Last Thursday, we were over at the house where she figured out that first bit of crawling, explaining to folks how she'd been focused on motor skills and hadn't done much with language yet, when she suddenly burst out with three new consonants and a whole new expressive tonal range. I guess this is the difference between "babbling" and "cooing". It's very distinct! She is using the D sound a lot right now.
She loves being sung to. She's just recently started responding positively to recorded music, so that's opened up the baby-entertaining options some. She also loves roughhousing (well, as rough as you get with a baby -- gentlehousing?), lap-bouncing games, rolling around on the floor, all that. Yesterday we took her out to the park to see what she thought of the baby swings. She thinks they are pretty cool.

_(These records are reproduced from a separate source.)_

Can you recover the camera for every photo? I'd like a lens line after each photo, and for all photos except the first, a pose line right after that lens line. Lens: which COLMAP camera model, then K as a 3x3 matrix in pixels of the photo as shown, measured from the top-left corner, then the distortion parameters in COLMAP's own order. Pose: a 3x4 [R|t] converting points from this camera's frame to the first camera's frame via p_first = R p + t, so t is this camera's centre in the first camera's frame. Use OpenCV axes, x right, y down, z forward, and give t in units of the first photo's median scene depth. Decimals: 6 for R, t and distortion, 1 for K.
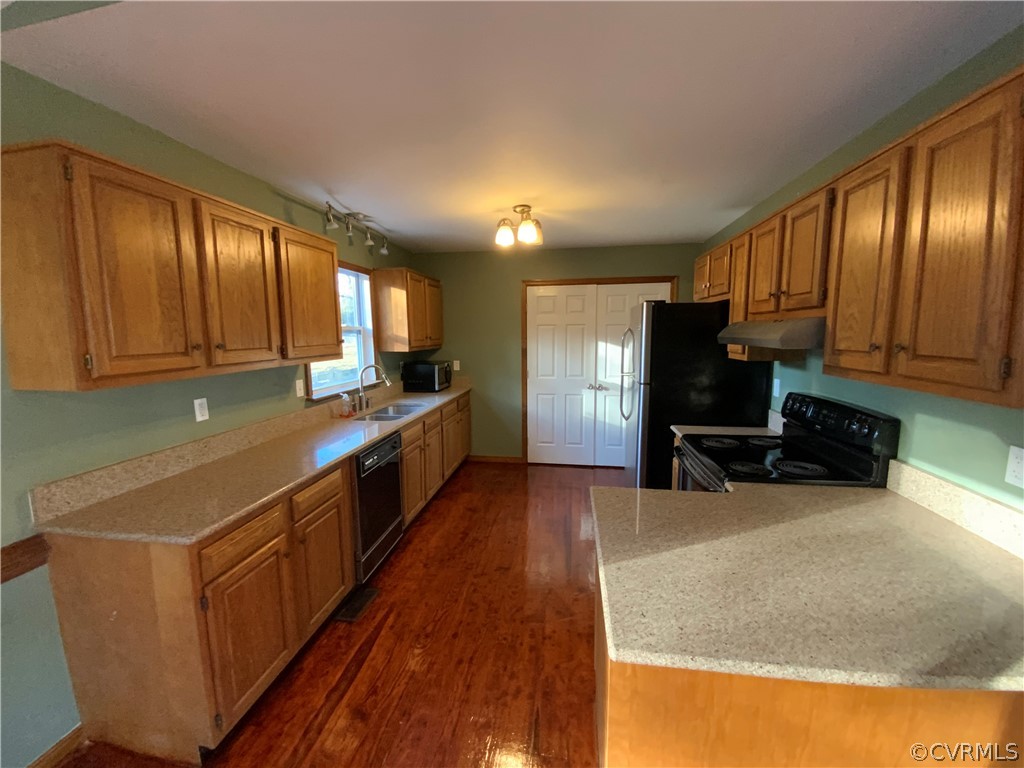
lens RADIAL K [[415.5, 0, 512.0], [0, 415.5, 384.0], [0, 0, 1]] dist [0.012493, -0.015399]
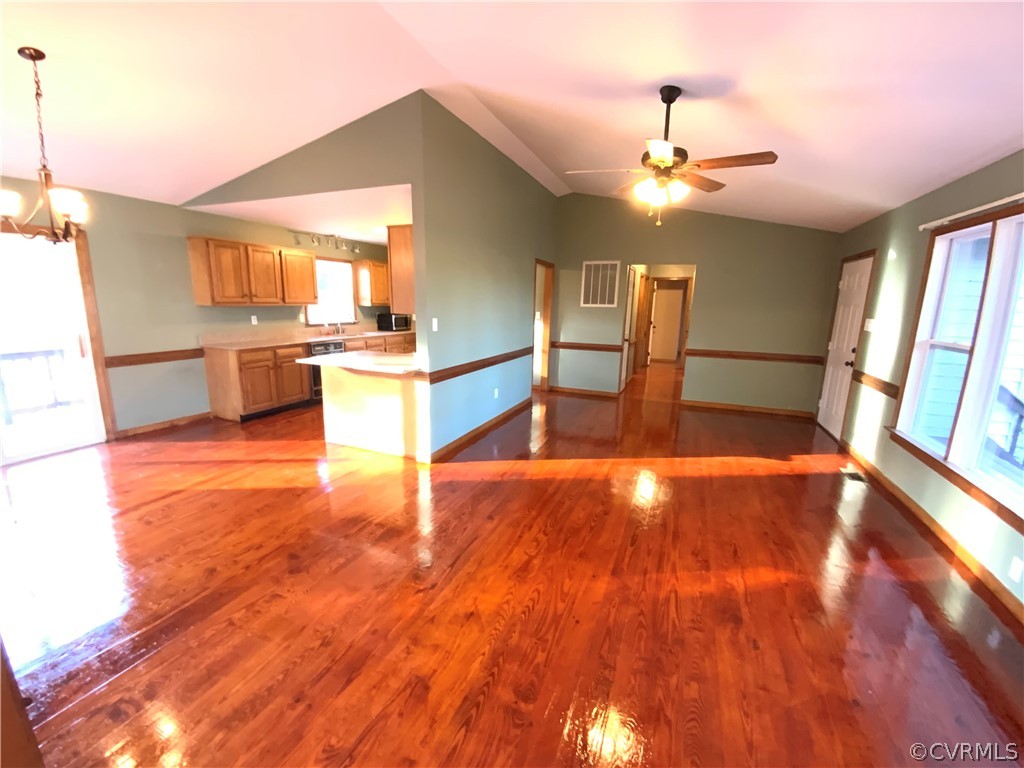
lens RADIAL K [[415.5, 0, 512.0], [0, 415.5, 384.0], [0, 0, 1]] dist [0.012493, -0.015399]
pose [[0.969153, 0.077550, -0.233941, 1.799915], [-0.061149, 0.995187, 0.076576, 0.193550], [0.238754, -0.059909, 0.969230, -1.452902]]
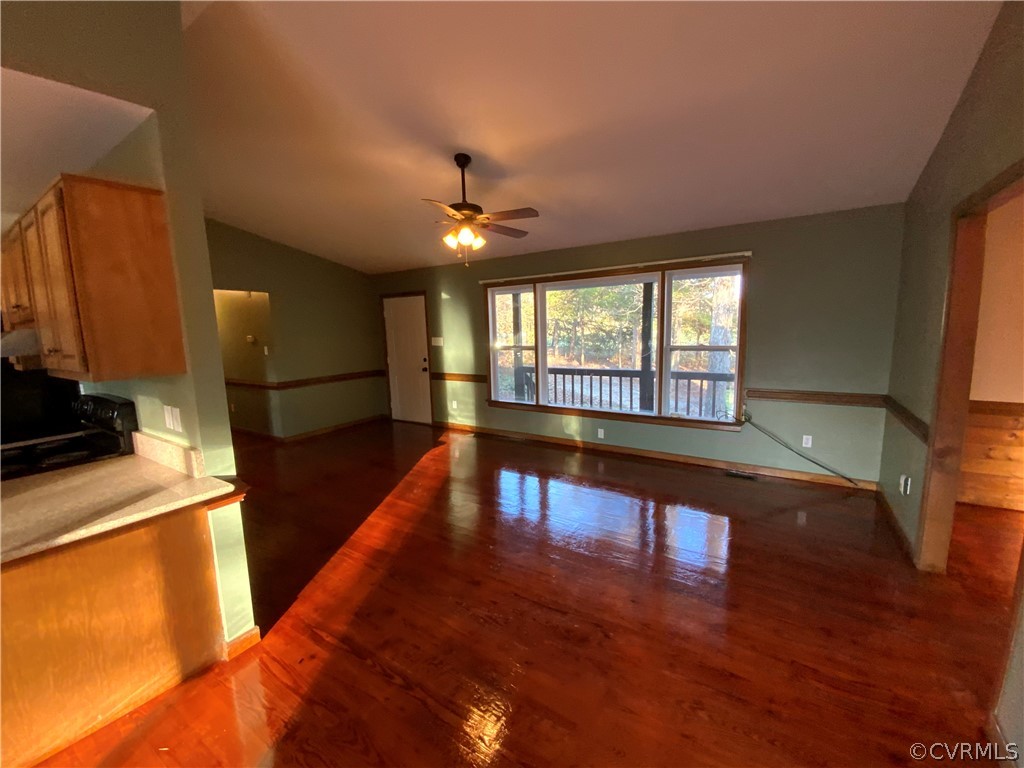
lens RADIAL K [[415.5, 0, 512.0], [0, 415.5, 384.0], [0, 0, 1]] dist [0.012493, -0.015399]
pose [[0.413624, -0.127411, 0.901488, 0.212406], [0.136947, 0.987601, 0.076747, 0.088401], [-0.900089, 0.091712, 0.425944, -0.679231]]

She's teething again. She's had the bottom two front teeth for about two months now -- the first one sprouted the weekend after the pediatrician felt her mouth and said it would be another few months before she got any teeth. They are quite long now. The new ones coming in are probably the opposing top teeth. I am not wild about this whole babies-with-teeth idea. She's getting very chompy, since pressure helps the affected gums feel better. I am suddenly motivated to carefully distinguish between chompy-because-hungry and chompy-because-teething....

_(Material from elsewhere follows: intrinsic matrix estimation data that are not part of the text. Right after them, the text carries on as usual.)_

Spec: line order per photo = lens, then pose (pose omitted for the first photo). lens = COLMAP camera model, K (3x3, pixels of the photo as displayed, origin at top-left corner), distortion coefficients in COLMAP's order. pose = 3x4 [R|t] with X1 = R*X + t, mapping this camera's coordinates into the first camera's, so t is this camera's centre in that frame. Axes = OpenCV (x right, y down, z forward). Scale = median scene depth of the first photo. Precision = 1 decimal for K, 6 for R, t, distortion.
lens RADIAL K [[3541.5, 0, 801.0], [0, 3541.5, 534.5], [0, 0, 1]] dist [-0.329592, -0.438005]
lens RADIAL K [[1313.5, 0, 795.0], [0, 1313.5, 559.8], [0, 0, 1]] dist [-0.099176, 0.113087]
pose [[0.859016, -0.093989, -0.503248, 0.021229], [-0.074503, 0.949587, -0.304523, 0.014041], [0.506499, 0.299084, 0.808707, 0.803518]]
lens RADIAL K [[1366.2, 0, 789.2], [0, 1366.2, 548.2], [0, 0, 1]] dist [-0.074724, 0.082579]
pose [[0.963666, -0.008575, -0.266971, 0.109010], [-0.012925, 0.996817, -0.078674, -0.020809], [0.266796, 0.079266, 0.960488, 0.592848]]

At dinner she gets a bit of whatever we're having that can be mashed into baby-safeness. So far she's tried sweet potato, squash, avocado, spinach, potato, beans, hummus, soup, apple, banana, mango, pluot, fennel.... I am probably forgetting a few things. She's not swallowing much of it yet, but she loves tasting everything. We bought her some smaller-bowled spoons which are brightly colored, and she thinks they are awesome whether or not they have food on them.

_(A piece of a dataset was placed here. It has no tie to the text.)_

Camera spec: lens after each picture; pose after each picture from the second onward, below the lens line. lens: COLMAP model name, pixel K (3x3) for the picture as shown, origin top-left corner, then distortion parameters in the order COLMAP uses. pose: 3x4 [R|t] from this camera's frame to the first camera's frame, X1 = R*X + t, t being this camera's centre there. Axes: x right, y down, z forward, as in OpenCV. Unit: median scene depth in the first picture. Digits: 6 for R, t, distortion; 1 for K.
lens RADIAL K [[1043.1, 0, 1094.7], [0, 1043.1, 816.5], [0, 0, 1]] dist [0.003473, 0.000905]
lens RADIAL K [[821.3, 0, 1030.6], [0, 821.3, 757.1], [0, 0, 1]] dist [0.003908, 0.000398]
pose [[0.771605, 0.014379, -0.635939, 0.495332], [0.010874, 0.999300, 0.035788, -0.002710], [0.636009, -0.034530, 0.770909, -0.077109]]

Between the teething and the developmental leaps and a growth spurt that is apparently usual around now, she hasn't been sleeping all that well lately. She's starting to back off on eating so much during the night, but it's still taking her much longer to fall back to sleep after nursing than it used to. The last few nights she's been up between 4 and 5 trying out the whole "da da da dy dy doo" thing. A happy awake baby is much better than a screaming awake baby, but a quiet baby would be even nicer. She was sleeping well earlier, so I am pretty confident that this will be temporary and if we just wait she will go back to sleeping longer. Possibly as a result of being up more during the night, or possibly as a result of my schedule change, she's been sleeping in later in the mornings, so I'm not too sleep-deprived even if it's not distributed quite how I'd prefer. She's still falling asleep easily in the evenings, and naps continue to be variable but apparently restorative.